While performing such an analysis is useful, what often matters in practice is the fraction of time (or, more technically, the probability) a property holds.

There are many such ‘soft’ properties, which may be violated for a small fraction of time in exchange for cheaper network designs, for example. For instance, an operator may accept traffic leaving via a suboptimal egress at the West Coast 5% of the time, as long as reachability is guaranteed for 99.99% of the time. As such, soft properties often emerge when reasoning about compliance with service level agreements (SLAs).

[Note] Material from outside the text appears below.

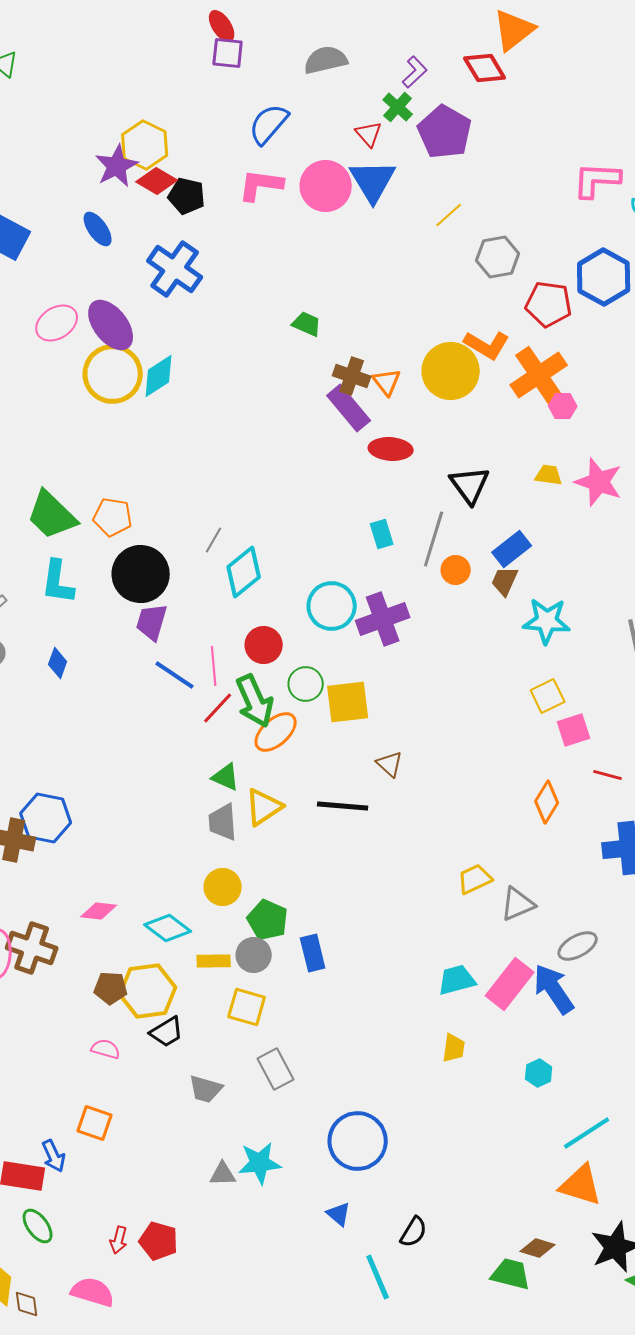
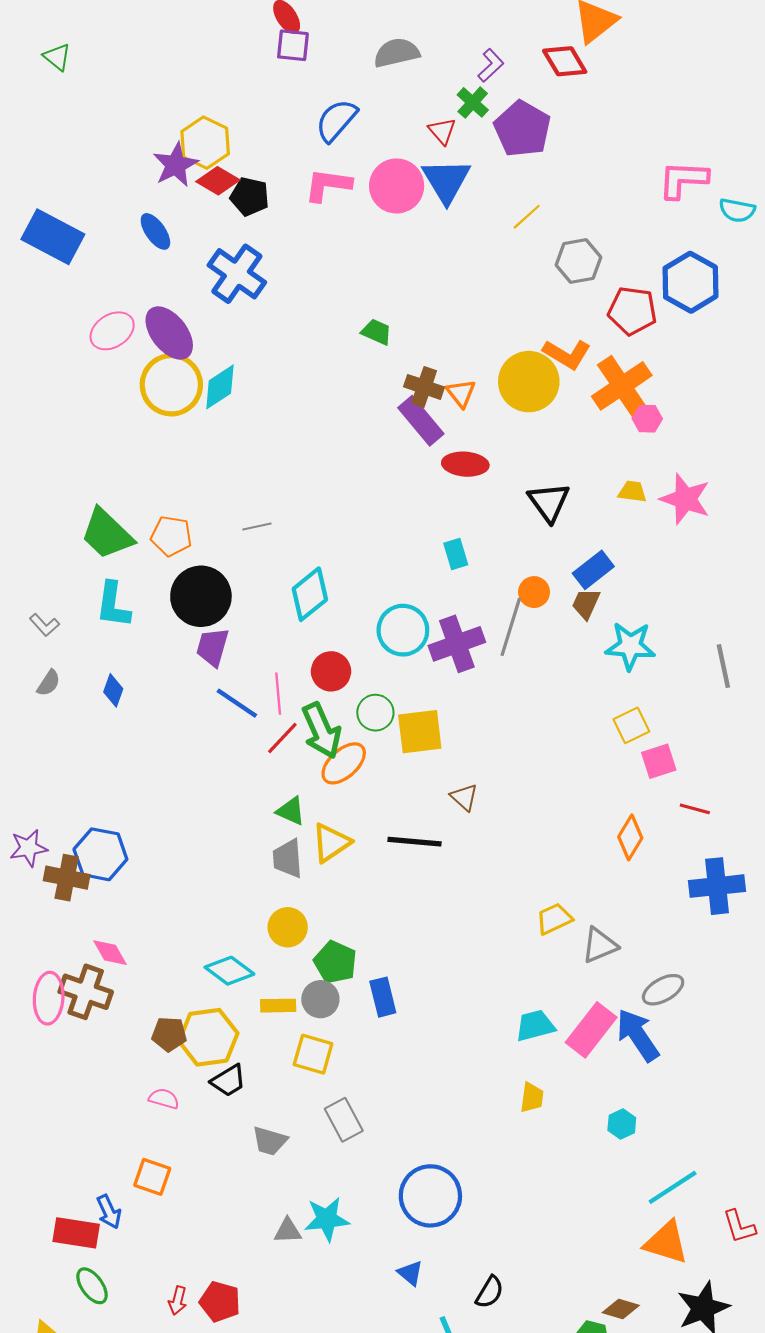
gray line: (434, 539) -> (511, 627), moved
gray line: (214, 540) -> (257, 526), moved, turned 48
pink diamond: (99, 911) -> (110, 953), moved, turned 54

The results of a survey we at ETH Zurich conducted among 52 network operators indicated that performing such a probabilistic analysis is indeed practically relevant, yet very challenging. This led us to investigate in a recent research project how to accurately compute the probability of network properties under random failures. In the process, we have designed the network analyser, NetDice.

## Probabilistic verification of network configurations using NetDice

When provided with a probabilistic failure model and a network configuration, NetDice computes the probability that a given property holds in the network. It supports the most common routing protocols and forwarding mechanisms (OSPF, BGP, ECMP, and static routes), and is able to verify four 9s SLAs within minutes, even in large networks with hundreds of links.

## Pruning the failure space using ‘cold edges’

NetDice computes the property probability by efficiently exploring the failure space and pruning irrelevant scenarios. Our key insight is the existence of so-called ‘cold edges’, which are links whose failure is guaranteed not to affect whether the property holds. For example, consider the OSPF network in Figure 1 (left), where traffic from A to B is forwarded along the shortest path as indicated. From this we can make the following key observation: if any combination of links outside the shortest path fails, the forwarding graph does not change.

The failures shown in Figure 1 (centre) do not change how the traffic is forwarded. As a consequence, any property reasoning about that traffic is not affected by the failures. All edges outside the shortest path are cold, as they are irrelevant for the property. In contrast, a failure of the ‘hot’ edge shown in Figure 1 (right) leads to a different forwarding graph.

Once the cold edges are identified, their failures can essentially be skipped when computing the probability of the property. That is, by computing the probability mass of all possible cold edge failures, we can cover these at once. By introducing failures of hot edges and applying this idea recursively, NetDice explores the space of remaining failure scenarios.

Identifying cold edges for basic shortest-paths routing is rather simple. However, for more complex routing protocols such as BGP in interaction with OSPF, identifying cold edges is challenging. At its core, NetDice runs an elaborate algorithm to identify cold edges for common routing protocols. This enables fast inference even in large networks, and allows network operators to verify SLA compliance within minutes.

## Inter-department collaboration leading to open-source tool

NetDice is a project at the ICE Center, an interdepartmental research centre formed by the Networked Systems Group and the Secure, Reliable, and Intelligent Systems Lab at ETH Zurich.

A prototype implementation of NetDice supporting various common properties is freely available on GitHub. You can also watch a video of our recent presentation on it at SIGCOMM 2020.

Though the set of currently supported protocols and configurations is limited, we believe that NetDice makes a valuable first step towards practical network analysis in the face of probabilistic failures.

We are looking forward to extending NetDice and seeing its application in real-world networks!